Article

Replying to the Critics

MARCH, 1928
Article
Replying to the Critics
MARCH, 1928

Assaults on collegiate education from so-called "practical" business men have been rather frequent of late, including not merely the detailed arraignment at the hands of Mr. Roger Babson, often referred to in these and other columns, but also a no less elaborate indictment emanating from the energetic Clarence W. Barron, financial seer and proprietor of the Boston News Bureau. To these assaults it is natural there should be reply, and not the least notable by any means was that offered by President Hopkins early in January at a luncheon of the University Club in Boston, in which, while not admitting that the record revealed any conspicuous failure on the part of the colleges to serve the field considered primarily by the Barron-Babson survey, the Dartmouth president expressed his belief that such a field must in any case be too narrow to warrant the exclusive attention of college administrators. In other words, even if it were to be admitted (which it is not) that the colleges are not recruiting the ranks of American, or New England, industry with able graduates, there is room for the contention that it is not primarily the aim and object of education to perform that special function.

Dr. Hopkins filed a special dissent from the proposition that the value of the American college is to be judged by its effect of enhancing prosperity, or that its major function should be to enable business to be successful. The function of the educational institutions is to educate— to stimulate more and better thinking, to turn out men with minds capable of working accurately and usefully, and to contribute somewhat to the ennoblement of me,n's souls as well as to enhance the efficiency with which they surround themselves with corporeal luxuries.

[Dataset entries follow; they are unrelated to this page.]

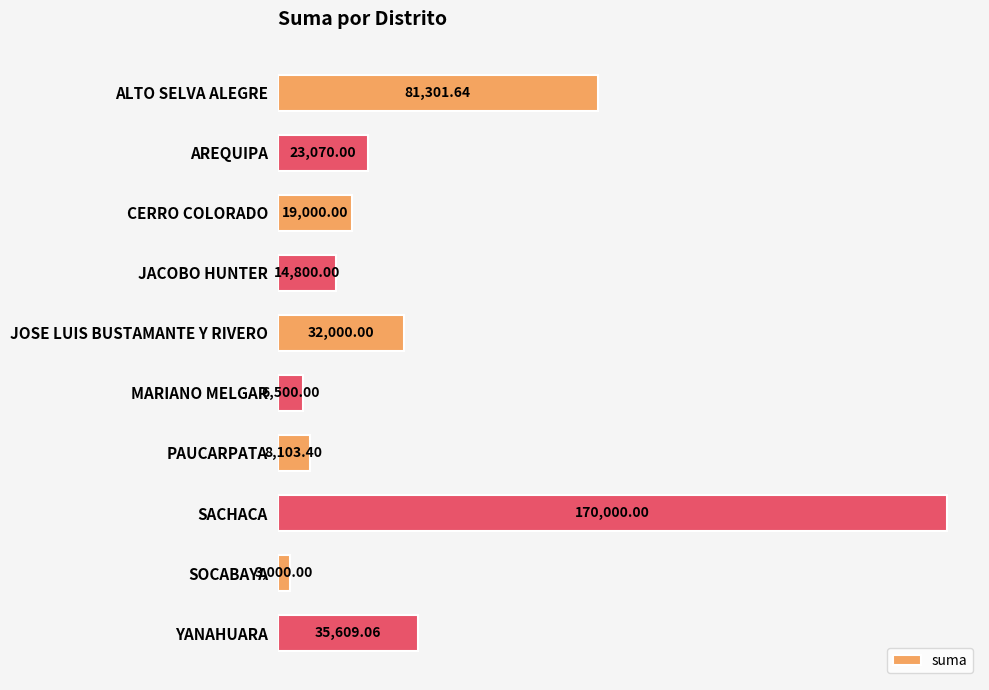

Between ALTO SELVA ALEGRE and JOSE LUIS BUSTAMANTE Y RIVERO, which is larger?

ALTO SELVA ALEGRE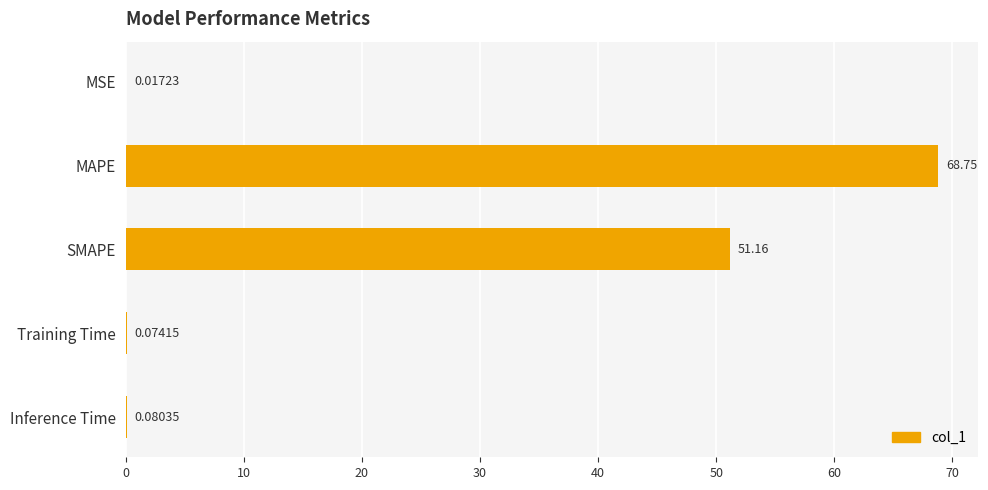

Which category has the highest value across all series?

MAPE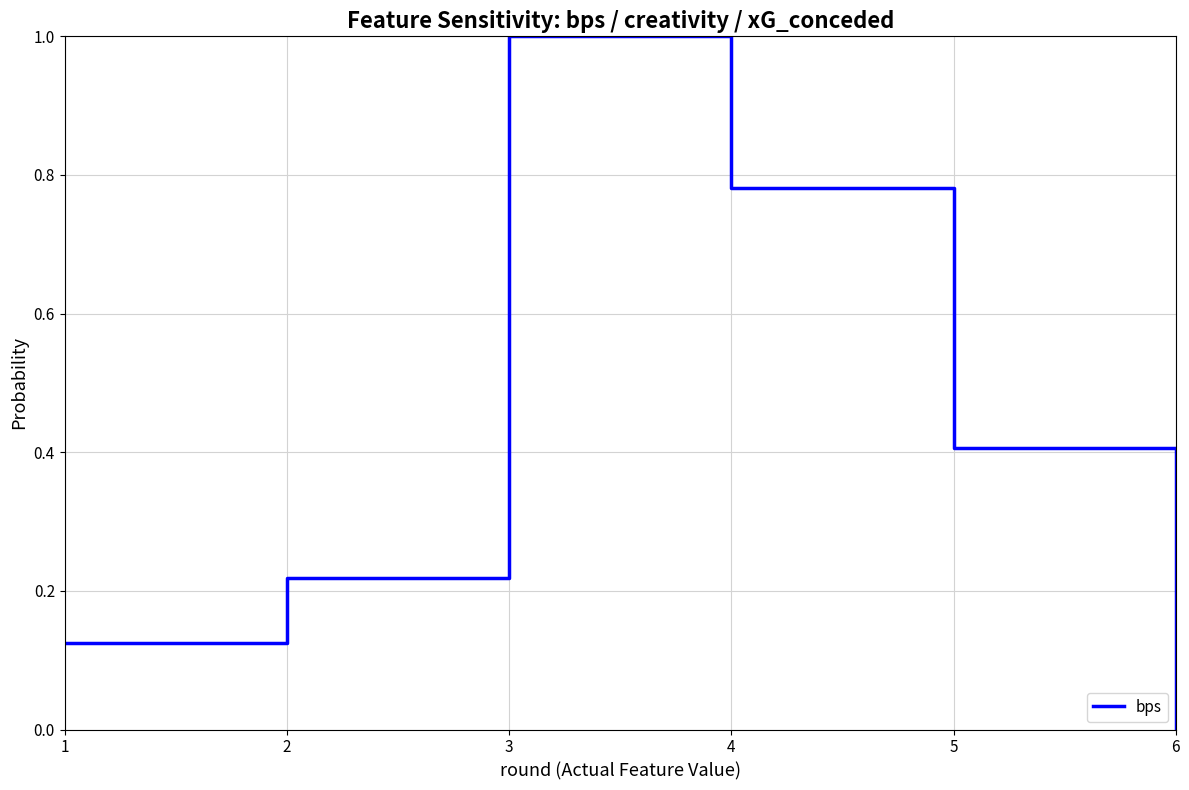

The chart shows a value of 1.5 at 3. True or false?

False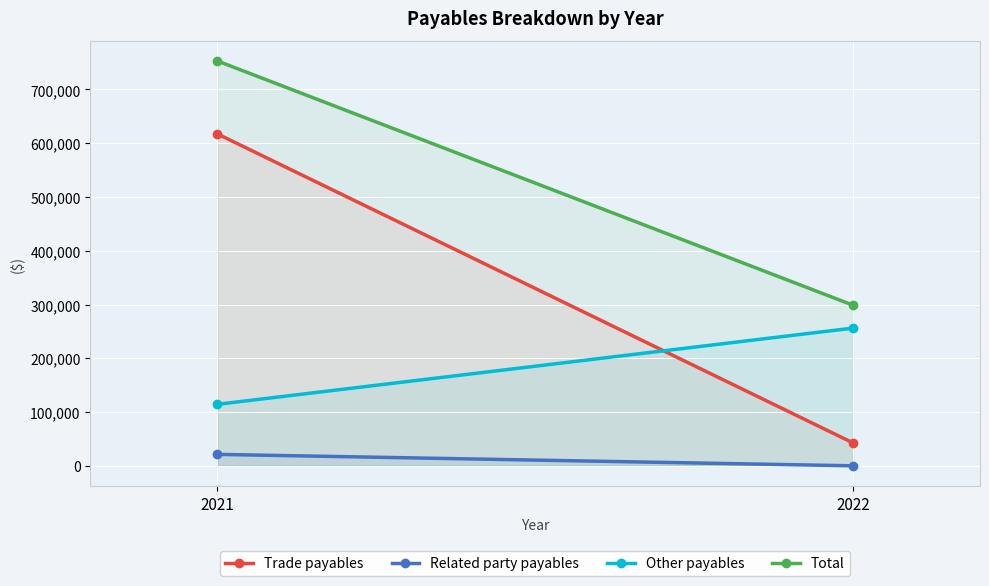

At 2022, list the series in order from largest to smallest.

Total, Other payables, Trade payables, Related party payables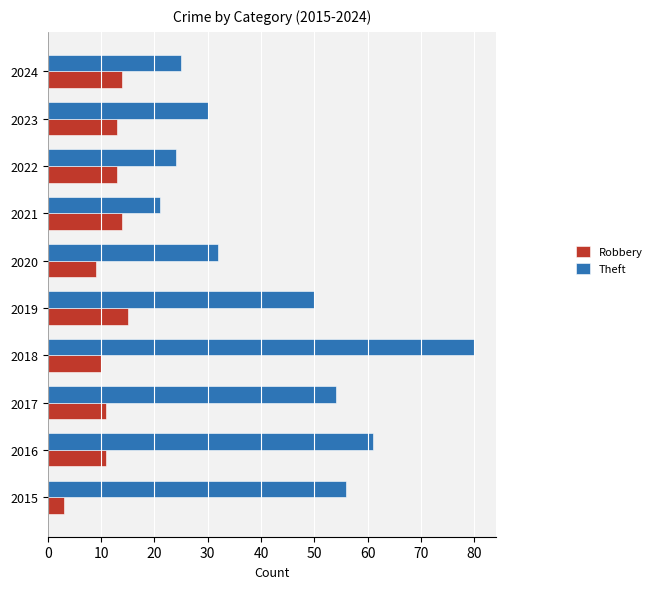

At how many categories does at least one series exceed 41?

5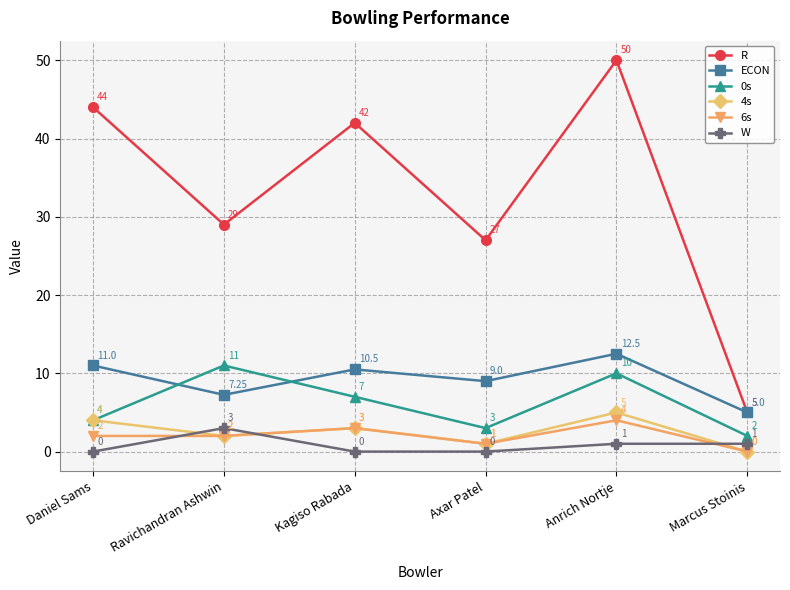

Where is R nearest to the value 27?

Axar Patel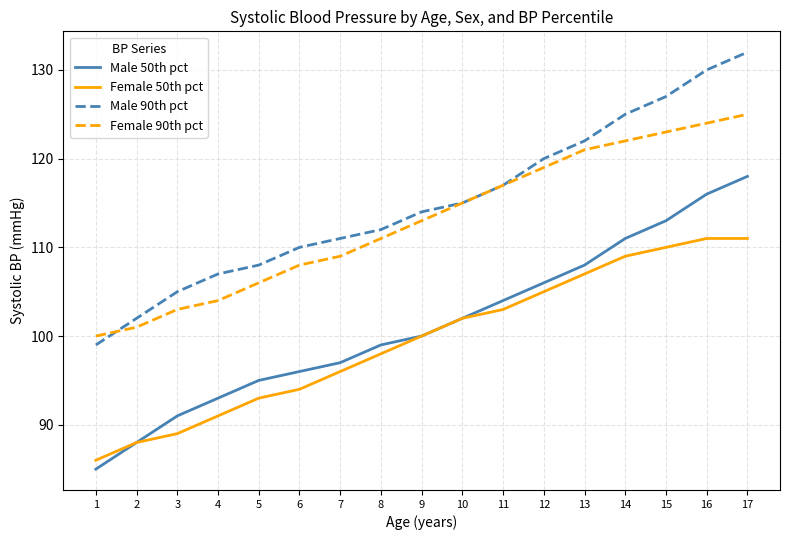

How many series are shown in this chart?

4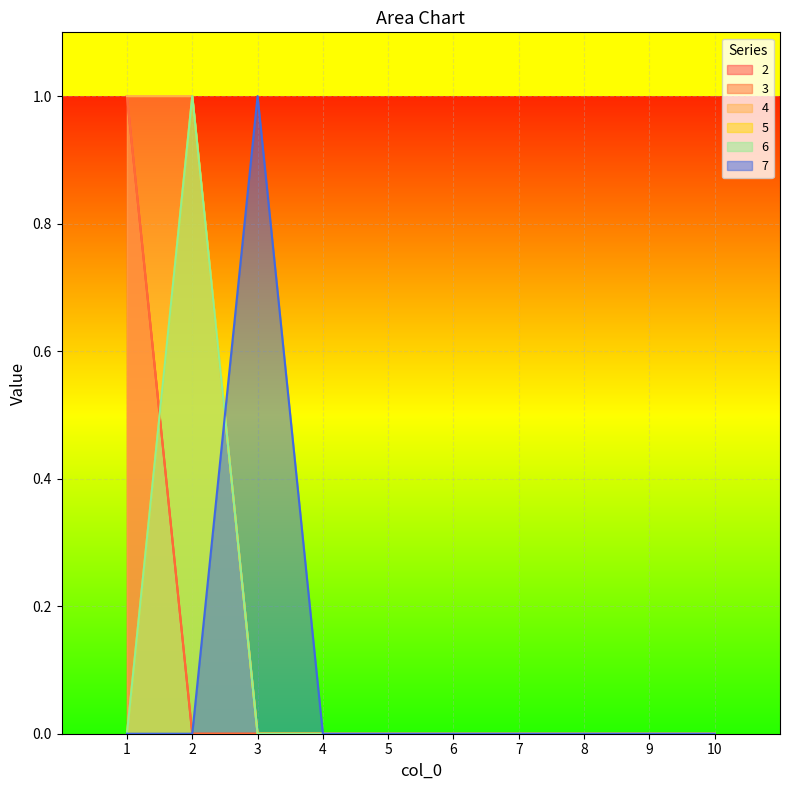

True or false: 6 and 5 intersect in this chart.

False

We believe it to be an untenable theory that the major business of the United States derives no benefit from college and university training. The president cited a few instances, currente calamo, which occurred to him as proving that men of high educational attainment were taking their part in the responsible direction of the country's most imposing business concerns—it happened that a Dartmouth graduate, now head of the United Fruit Company, was actually presiding over the meeting at which Dr. Hopkins spoke—and a sufficient number of citations was assembled to offset Mr. Barron's specification of Vanderbilt, Rockefeller and Henry Ford. One who glibly condemns the colleges for failure to recruit the ranks of Big Business does well to make sure, first, of his premises. It might be added that Big Business itself appears not to hold the American colleges in quite the degree of contempt manifested by Mr. Barron, or Mr. Babson that such gifts as have been bestowed on educational foundations by leaders like Mr. George F. Baker, the Rockefellers, Mr. Carnegie, and Mr. Eastman betoken what looks like an important dissent from most of the Barron-Babson dicta; and finally, as Dr. Hopkins acutely pointed out, that without painstaking research in scores of obscure laboratories, the, Henry Fords, Rockefellers and Vanderbilts would have labored in vain.

One had rather hoped that the day requiring such arguments was over. That there is no very general concurrence in the Barron assertion that the modern college, is "a curse" may be spelled quite easily out of the unprecedented increase in public demand for college education. The old-time contempt for what used to be called "book larnin'" is seldom heard, and it comes with a curious sound from the lips, or pens, of financial specialists. But chiefly we regret it because it tends to emphasize so inordinately the idea that the function of college education is materialistic, and ignores the functions which imagination and vision have always played, indeed always must play, in the progress of even the material sciences, or in business. It is difficult to avoid the feeling that education con ducted according to the ideas of either Mr. Babson of Wellesley Hills, or Mr. Barron of the Boston News Bureau, would be a far poorer thing than it is now—though no one, least of all sensible educators like President Hopkins, would dream of claiming that it is without its present defects. Ne sutor ultra crepidam. The business man who dabbles in education is seldom convincing when he finds fault because he is little convinced by the educator who dabbles in business. Meantime it is worth remembering that, taken as a whole, the business world by no means reveals a general concurrence in the low estimate of the educational world which is voiced by these clamant critics. As for the true function of the college it was well summed up in the closing paragraph of the Boston address of President Hopkins when he said,

"It is the responsibility of education to scan the far horizon; it is the obligation of education, if need be, to undergo attack, to accept contempt and to endure derision from contemporaries who are more interested in maintaining their own opinions than they are in knowing what is really so. It is the function of education, when error is found, to denounce it; it is the privilege of education, when truth is found, to proclaim it."